[Text segment]
————————

The political example given in the story was somewhat predicable (Democrats– veggie-loving, fitness buffs; Republicans– meat-loving, weight-loss program participants), but my own searches turned up some interesting results on Google Correlate.  I am just starting work on a new website redesign for a well-known business school and was wondering what kind of associations I’d find if using terms related to that school (thinking I might be able to use this information with regard to site design and features).  Here’s the terms I tried:

  • business school– while many of the U.S.’s top business schools are listed, I was surprised to see the appearance of “art schools” and “art colleges” as correlating terms.  Wonder if my client has considered cross-promotion with this demographic?  Could a more “artsy” site design have benefits in this area?
  • management school– like the “art” association listed above, I was suprized to find “hospital association” as a correlation with “management school.”  Perhaps another marketing opportunity here?  Would a site feature that included possible hospital careers be helpful to these visitors?

————————

[Exercise instructions]
(1) In the passage on Google Correlate, which terms does the writer report finding as unexpected correlations with the search terms tried?
(2) Duplicate the passage on Google Correlate between "The political example" and "in this area?", inclusive.
The rows that follow have no connection to the passage on Google Correlate.

[Collected data]

————————

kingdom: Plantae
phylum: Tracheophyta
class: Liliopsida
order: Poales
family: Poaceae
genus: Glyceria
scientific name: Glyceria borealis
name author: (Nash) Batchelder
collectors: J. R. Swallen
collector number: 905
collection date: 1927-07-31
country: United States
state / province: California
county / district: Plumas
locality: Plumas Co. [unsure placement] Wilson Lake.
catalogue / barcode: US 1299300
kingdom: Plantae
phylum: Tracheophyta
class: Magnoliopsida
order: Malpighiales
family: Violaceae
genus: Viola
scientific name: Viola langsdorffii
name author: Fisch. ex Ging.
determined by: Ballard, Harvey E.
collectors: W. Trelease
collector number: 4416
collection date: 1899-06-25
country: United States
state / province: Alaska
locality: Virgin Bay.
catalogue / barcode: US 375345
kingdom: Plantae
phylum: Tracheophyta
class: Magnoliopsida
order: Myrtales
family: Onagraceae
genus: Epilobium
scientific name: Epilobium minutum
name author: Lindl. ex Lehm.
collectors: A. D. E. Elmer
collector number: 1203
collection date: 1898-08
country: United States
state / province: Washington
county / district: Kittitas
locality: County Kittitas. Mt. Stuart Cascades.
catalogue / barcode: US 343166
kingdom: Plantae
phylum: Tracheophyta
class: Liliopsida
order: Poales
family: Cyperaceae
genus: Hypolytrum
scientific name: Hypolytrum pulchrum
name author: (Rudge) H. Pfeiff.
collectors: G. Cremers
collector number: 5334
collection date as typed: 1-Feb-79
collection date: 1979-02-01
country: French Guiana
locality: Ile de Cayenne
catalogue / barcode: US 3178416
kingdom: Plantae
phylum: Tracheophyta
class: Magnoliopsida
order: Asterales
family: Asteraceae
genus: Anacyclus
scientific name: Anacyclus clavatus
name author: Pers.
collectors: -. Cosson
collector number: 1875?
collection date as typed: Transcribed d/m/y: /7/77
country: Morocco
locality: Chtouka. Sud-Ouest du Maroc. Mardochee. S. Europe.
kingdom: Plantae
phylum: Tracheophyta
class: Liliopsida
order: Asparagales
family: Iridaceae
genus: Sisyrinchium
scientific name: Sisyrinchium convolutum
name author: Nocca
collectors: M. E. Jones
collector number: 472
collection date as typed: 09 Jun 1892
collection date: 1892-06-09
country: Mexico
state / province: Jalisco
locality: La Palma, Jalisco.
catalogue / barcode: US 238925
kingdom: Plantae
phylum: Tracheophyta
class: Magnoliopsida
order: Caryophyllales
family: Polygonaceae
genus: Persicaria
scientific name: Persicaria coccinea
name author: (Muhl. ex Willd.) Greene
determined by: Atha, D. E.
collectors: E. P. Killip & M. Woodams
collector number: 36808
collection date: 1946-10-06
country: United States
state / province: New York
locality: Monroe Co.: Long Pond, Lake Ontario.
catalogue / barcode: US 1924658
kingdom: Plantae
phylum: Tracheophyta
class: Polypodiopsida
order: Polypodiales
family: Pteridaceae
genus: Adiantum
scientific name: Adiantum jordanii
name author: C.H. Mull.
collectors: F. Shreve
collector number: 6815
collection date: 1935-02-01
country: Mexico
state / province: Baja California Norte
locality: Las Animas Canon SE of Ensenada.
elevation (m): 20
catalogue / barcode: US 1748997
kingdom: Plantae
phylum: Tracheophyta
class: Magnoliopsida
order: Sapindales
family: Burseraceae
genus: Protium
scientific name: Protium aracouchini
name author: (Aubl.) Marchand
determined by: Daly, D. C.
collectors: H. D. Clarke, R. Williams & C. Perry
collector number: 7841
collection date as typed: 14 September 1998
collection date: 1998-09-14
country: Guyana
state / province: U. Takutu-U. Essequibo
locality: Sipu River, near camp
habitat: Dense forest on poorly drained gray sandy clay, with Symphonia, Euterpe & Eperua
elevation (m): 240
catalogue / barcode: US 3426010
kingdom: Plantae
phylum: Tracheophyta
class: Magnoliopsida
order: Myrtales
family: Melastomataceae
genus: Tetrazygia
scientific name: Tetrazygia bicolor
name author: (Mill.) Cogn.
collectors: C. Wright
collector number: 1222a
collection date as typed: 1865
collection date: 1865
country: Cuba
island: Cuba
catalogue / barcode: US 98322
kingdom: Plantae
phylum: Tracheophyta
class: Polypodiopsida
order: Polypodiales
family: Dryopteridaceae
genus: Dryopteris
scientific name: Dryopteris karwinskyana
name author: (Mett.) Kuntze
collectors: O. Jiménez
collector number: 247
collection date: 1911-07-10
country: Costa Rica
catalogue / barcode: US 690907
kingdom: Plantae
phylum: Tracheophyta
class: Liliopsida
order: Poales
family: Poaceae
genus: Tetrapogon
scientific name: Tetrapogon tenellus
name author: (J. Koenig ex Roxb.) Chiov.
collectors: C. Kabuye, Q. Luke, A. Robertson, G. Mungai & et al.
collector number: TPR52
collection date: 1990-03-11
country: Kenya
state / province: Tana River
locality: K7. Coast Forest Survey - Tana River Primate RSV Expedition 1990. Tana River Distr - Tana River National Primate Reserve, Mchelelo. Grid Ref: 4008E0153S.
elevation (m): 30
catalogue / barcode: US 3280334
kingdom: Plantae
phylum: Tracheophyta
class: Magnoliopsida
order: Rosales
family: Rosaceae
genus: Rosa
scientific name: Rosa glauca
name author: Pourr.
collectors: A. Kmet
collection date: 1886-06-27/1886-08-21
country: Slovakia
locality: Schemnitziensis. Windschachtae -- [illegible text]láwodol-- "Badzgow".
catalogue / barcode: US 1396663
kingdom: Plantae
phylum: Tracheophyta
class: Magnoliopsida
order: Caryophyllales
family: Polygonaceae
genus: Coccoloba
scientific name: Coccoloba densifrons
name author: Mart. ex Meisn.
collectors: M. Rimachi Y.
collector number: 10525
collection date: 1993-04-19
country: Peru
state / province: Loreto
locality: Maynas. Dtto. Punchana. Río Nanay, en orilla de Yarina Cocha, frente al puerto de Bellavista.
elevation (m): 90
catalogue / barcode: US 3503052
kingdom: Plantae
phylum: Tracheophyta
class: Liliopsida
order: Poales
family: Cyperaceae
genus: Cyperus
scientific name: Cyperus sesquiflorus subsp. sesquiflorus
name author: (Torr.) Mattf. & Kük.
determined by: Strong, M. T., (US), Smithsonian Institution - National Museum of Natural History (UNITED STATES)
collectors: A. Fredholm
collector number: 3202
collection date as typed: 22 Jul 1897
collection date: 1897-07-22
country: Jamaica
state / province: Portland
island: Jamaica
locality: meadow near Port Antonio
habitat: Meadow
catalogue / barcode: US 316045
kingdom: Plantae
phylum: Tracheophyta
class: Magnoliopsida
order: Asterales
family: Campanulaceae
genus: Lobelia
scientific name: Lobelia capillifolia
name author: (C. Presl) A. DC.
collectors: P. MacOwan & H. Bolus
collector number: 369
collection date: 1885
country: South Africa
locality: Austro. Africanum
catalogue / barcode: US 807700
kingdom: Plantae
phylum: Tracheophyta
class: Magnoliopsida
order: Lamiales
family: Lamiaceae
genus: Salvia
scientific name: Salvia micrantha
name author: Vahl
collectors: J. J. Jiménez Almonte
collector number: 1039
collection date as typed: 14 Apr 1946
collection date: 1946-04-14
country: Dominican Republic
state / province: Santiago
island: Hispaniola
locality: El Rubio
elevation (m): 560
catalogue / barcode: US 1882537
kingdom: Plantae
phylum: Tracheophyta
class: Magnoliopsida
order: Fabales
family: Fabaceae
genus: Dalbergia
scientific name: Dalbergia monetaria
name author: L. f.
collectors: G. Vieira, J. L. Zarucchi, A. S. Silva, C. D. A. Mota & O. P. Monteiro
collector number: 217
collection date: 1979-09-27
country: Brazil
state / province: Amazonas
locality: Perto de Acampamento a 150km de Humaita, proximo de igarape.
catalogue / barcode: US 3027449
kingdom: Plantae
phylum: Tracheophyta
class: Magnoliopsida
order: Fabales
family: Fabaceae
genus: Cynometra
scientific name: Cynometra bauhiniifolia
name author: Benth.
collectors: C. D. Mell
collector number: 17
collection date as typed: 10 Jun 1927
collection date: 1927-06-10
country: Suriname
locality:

————————

[Answers to the exercise]
(1) art schools; art colleges; hospital association

(2)
The political example given in the story was somewhat predicable (Democrats– veggie-loving, fitness buffs; Republicans– meat-loving, weight-loss program participants), but my own searches turned up some interesting results on Google Correlate.  I am just starting work on a new website redesign for a well-known business school and was wondering what kind of associations I’d find if using terms related to that school (thinking I might be able to use this information with regard to site design and features).  Here’s the terms I tried:

  • business school– while many of the U.S.’s top business schools are listed, I was surprised to see the appearance of “art schools” and “art colleges” as correlating terms.  Wonder if my client has considered cross-promotion with this demographic?  Could a more “artsy” site design have benefits in this area?